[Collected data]
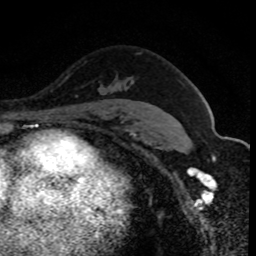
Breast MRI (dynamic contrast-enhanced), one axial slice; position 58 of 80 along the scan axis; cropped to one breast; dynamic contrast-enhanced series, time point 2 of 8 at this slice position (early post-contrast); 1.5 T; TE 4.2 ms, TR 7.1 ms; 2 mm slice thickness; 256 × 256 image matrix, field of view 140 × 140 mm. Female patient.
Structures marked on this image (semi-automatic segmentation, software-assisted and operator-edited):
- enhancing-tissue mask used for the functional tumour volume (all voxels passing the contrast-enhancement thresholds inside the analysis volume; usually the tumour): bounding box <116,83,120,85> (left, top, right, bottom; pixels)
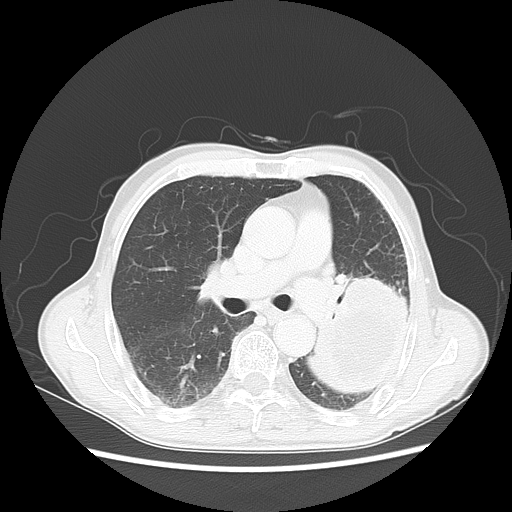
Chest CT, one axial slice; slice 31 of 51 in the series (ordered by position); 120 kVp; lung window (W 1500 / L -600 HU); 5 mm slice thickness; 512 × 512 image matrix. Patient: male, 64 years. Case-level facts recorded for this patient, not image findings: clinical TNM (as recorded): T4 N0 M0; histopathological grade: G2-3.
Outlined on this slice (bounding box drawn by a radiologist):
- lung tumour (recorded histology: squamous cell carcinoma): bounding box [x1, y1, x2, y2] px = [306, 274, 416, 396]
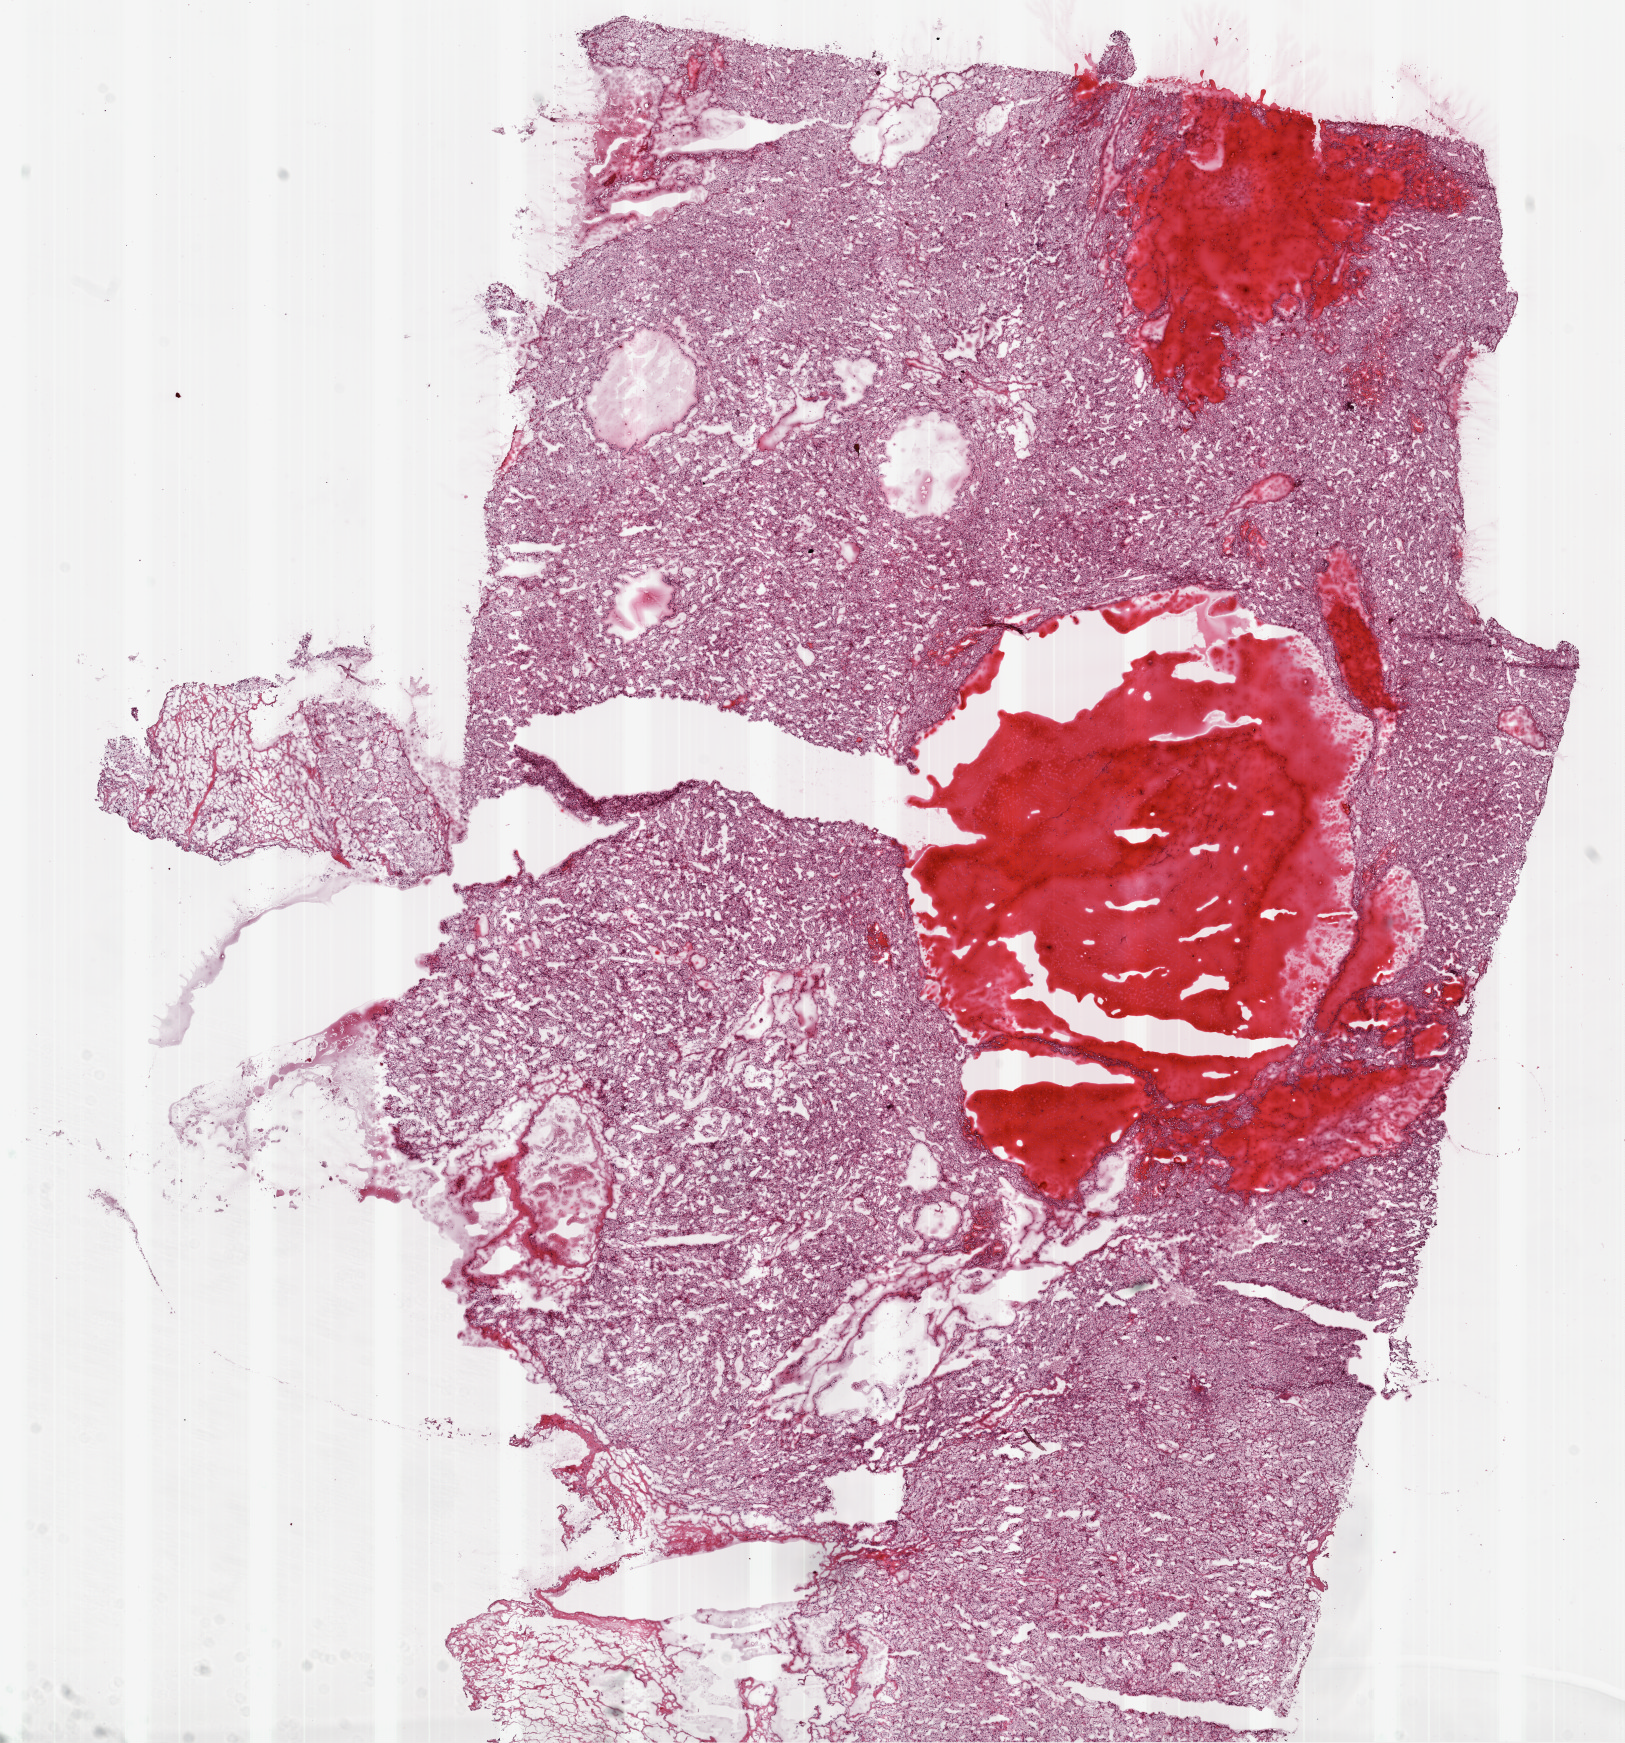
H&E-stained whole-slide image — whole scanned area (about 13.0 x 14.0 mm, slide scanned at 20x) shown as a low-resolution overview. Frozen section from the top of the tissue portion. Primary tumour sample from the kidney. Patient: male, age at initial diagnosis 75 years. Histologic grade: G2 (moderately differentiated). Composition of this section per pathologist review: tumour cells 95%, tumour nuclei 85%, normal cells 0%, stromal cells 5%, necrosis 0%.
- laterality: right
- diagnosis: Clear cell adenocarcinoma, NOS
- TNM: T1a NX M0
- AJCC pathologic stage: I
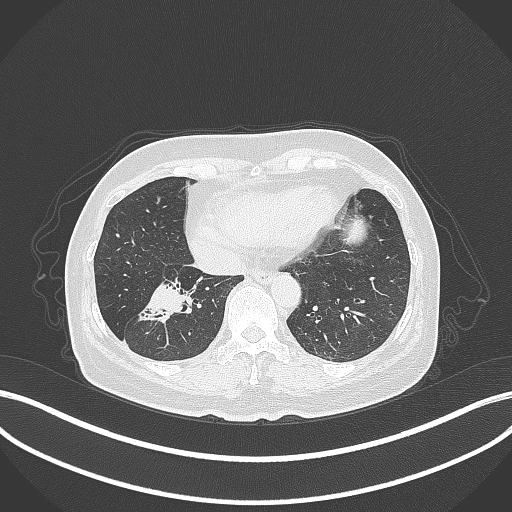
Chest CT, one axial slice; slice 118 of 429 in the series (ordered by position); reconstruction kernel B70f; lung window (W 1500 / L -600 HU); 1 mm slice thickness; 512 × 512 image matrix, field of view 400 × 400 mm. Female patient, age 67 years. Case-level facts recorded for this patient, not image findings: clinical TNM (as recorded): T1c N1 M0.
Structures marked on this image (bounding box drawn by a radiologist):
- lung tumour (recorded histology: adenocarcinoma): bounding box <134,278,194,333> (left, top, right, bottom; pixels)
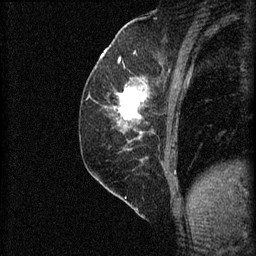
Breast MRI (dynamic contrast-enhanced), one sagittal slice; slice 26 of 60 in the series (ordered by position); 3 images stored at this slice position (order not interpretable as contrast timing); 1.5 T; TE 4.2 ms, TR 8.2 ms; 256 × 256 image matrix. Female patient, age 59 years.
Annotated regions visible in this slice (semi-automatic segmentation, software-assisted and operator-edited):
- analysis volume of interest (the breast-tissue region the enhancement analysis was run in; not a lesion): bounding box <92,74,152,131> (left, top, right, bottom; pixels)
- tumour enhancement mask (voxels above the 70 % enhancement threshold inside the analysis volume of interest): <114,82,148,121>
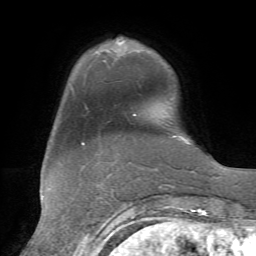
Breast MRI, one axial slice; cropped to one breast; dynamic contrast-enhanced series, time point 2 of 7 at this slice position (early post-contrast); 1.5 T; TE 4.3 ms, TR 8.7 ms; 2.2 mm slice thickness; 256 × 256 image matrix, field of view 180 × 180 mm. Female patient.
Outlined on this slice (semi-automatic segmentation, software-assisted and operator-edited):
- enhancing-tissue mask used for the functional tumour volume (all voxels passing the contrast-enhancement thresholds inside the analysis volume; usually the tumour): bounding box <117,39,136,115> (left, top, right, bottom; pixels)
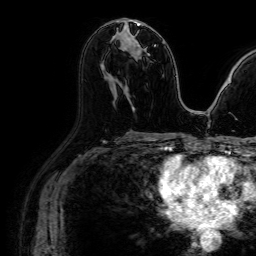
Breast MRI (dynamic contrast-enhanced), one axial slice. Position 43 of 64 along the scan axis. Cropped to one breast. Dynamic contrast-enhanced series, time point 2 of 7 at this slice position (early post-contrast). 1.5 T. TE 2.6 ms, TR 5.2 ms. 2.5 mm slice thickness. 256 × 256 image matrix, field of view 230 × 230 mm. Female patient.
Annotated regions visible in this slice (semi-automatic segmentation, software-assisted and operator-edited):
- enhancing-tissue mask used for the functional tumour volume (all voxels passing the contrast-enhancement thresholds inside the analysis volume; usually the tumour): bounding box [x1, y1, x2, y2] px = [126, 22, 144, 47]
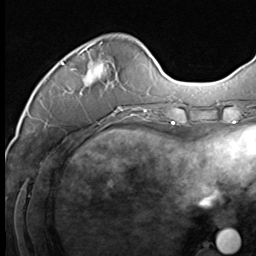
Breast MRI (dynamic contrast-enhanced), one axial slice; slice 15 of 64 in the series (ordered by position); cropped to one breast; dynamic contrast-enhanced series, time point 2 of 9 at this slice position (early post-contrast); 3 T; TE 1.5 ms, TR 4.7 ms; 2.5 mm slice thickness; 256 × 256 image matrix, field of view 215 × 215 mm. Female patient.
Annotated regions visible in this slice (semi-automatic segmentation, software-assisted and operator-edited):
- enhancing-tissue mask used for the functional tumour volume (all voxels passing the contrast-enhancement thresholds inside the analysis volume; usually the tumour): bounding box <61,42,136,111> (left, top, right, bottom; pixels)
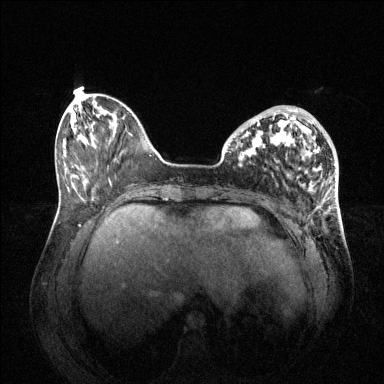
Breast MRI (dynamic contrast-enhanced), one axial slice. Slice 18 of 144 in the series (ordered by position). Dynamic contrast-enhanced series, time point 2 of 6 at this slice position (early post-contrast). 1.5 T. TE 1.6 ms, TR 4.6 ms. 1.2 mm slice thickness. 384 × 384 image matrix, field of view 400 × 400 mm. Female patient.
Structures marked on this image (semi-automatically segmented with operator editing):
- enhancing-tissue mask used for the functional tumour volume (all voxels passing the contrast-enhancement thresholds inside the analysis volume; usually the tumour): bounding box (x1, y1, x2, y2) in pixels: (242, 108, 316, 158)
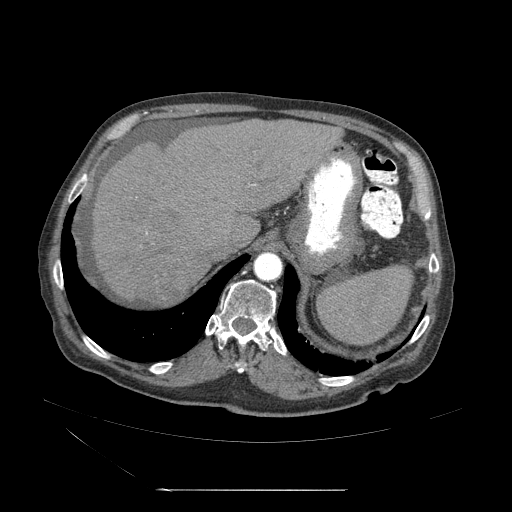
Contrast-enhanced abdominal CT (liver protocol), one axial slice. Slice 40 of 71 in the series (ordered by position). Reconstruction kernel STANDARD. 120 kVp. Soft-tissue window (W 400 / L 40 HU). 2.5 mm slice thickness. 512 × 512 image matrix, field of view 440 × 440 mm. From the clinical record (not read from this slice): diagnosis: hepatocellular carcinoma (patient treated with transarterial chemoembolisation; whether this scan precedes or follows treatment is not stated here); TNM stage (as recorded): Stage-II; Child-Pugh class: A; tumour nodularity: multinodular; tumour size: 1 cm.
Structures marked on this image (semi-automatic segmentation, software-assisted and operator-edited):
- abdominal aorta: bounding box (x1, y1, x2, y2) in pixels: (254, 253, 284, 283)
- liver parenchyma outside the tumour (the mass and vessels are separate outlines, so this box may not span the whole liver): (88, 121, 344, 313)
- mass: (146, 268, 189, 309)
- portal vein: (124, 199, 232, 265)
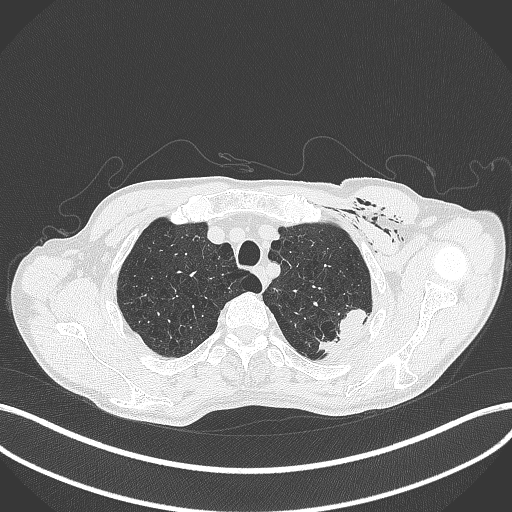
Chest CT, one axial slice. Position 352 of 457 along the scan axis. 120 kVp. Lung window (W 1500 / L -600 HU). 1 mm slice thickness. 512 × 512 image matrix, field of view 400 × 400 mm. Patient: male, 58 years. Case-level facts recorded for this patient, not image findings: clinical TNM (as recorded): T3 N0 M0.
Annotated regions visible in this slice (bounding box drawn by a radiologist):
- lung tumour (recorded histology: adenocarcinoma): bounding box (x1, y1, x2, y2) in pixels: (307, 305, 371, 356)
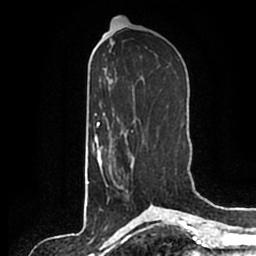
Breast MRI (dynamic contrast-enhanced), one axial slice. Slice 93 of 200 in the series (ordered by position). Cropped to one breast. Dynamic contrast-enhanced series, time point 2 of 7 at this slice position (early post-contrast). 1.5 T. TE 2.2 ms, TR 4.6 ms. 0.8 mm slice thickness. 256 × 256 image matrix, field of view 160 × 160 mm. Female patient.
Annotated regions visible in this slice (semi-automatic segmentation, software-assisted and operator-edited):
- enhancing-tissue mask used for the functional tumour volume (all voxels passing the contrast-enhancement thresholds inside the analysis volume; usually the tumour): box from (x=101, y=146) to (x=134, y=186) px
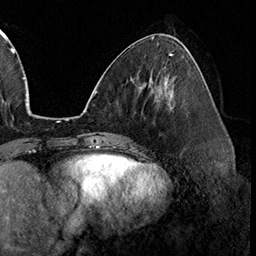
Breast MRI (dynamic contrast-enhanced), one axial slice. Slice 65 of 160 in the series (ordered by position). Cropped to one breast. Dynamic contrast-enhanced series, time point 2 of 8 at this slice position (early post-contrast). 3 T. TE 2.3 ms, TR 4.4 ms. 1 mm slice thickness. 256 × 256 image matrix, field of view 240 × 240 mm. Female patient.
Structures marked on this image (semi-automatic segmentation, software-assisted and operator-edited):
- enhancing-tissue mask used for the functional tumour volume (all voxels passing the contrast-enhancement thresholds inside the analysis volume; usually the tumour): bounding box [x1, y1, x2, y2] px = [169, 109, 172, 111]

#### YOUR INSTRUCTIONS:
Respond with the exact lines above running from the one containing "<134,278,194,333> (left, top, right, bottom; pixels)" to the one containing "- tumour enhancement", both ends kept and no pictures included.

#### TASK ANSWER:
- lung tumour (recorded histology: adenocarcinoma): bounding box <134,278,194,333> (left, top, right, bottom; pixels)
Breast MRI (dynamic contrast-enhanced), one sagittal slice; slice 26 of 60 in the series (ordered by position); 3 images stored at this slice position (order not interpretable as contrast timing); 1.5 T; TE 4.2 ms, TR 8.2 ms; 256 × 256 image matrix. Female patient, age 59 years.
Annotated regions visible in this slice (semi-automatic segmentation, software-assisted and operator-edited):
- analysis volume of interest (the breast-tissue region the enhancement analysis was run in; not a lesion): bounding box <92,74,152,131> (left, top, right, bottom; pixels)
- tumour enhancement mask (voxels above the 70 % enhancement threshold inside the analysis volume of interest): <114,82,148,121>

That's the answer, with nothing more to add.